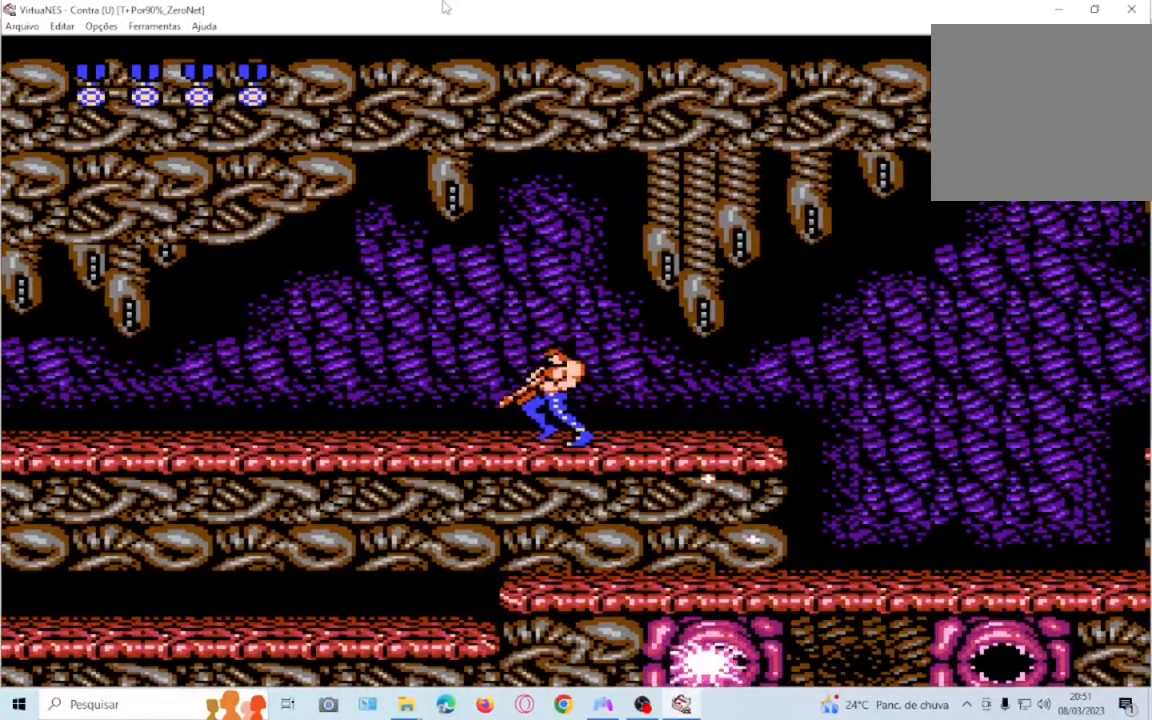
Gameplay with a controller (PlayStation layout); each line is a JSON object with the inputs held at the frame after it. "events" lists button and stick changes between this image and that frame as [ms after this image, input, new state], when the widget could be followed in between. Not read: L3 R3 SQUARE left_stick right_stick.
{"buttons": ["DPAD_LEFT"], "events": []}
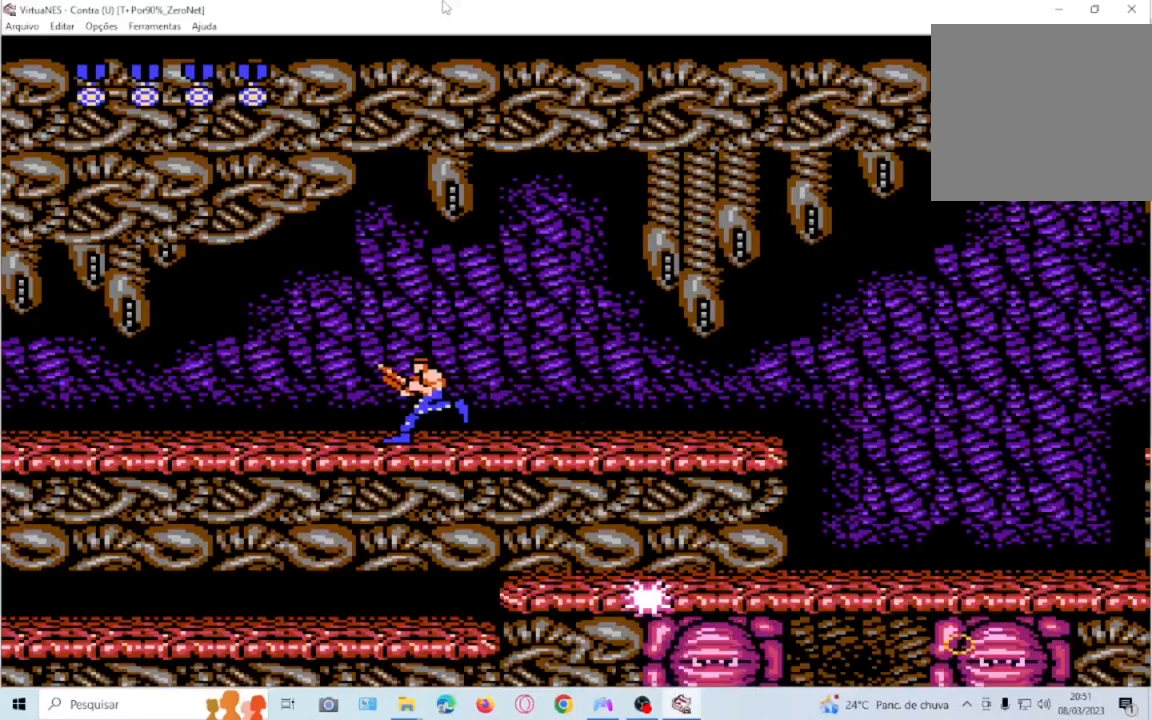
{"buttons": ["DPAD_DOWN", "DPAD_RIGHT"], "events": [[334, "DPAD_DOWN", "down"], [367, "DPAD_LEFT", "up"], [401, "DPAD_RIGHT", "down"]]}
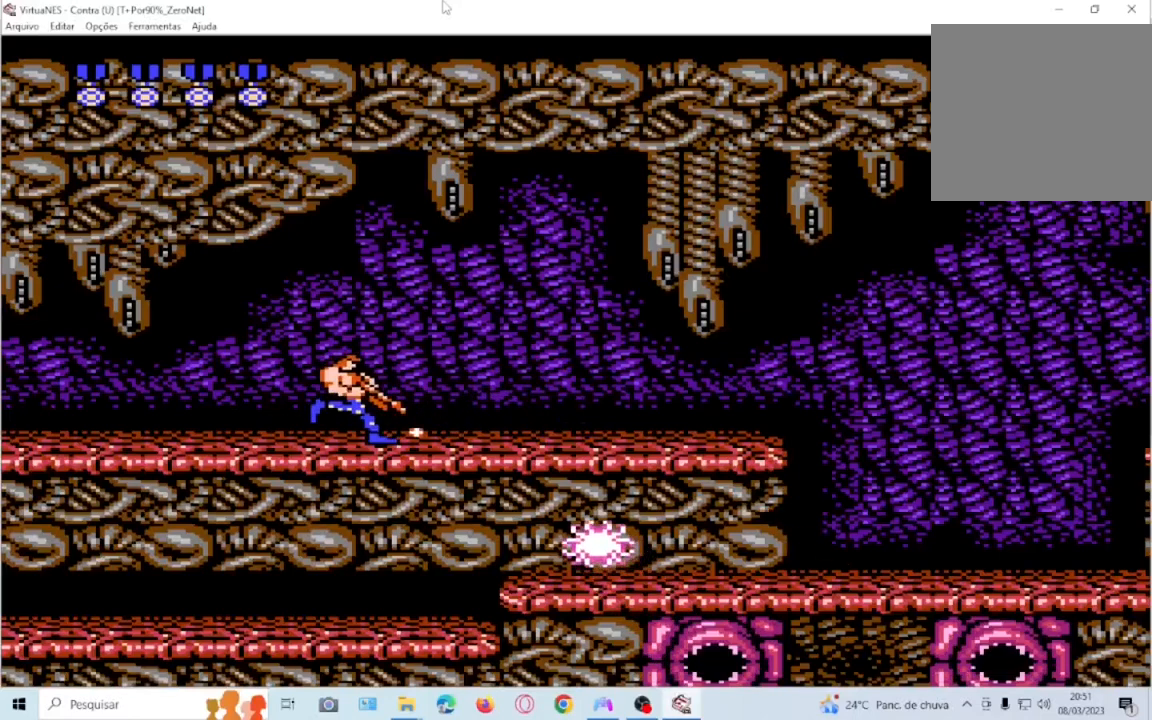
{"buttons": ["DPAD_DOWN"], "events": [[467, "DPAD_RIGHT", "up"]]}
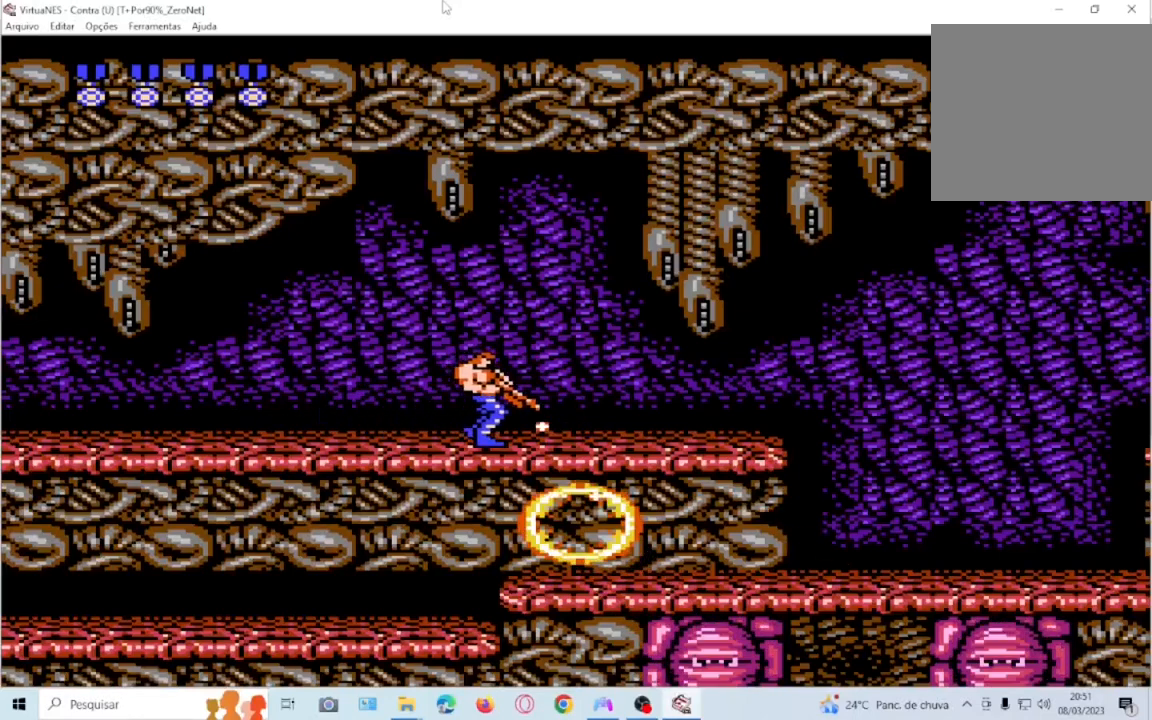
{"buttons": ["DPAD_LEFT"], "events": [[34, "DPAD_LEFT", "down"], [100, "DPAD_DOWN", "up"]]}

• • • • •

--- Work to be completed ---
The lines holding the word "buttons" are the answer. Find them in the entries and copy them.

--- Solution for this exercise ---
{"buttons": ["DPAD_LEFT"], "events": []}
{"buttons": ["DPAD_DOWN", "DPAD_RIGHT"], "events": [[334, "DPAD_DOWN", "down"], [367, "DPAD_LEFT", "up"], [401, "DPAD_RIGHT", "down"]]}
{"buttons": ["DPAD_DOWN"], "events": [[467, "DPAD_RIGHT", "up"]]}
{"buttons": ["DPAD_LEFT"], "events": [[34, "DPAD_LEFT", "down"], [100, "DPAD_DOWN", "up"]]}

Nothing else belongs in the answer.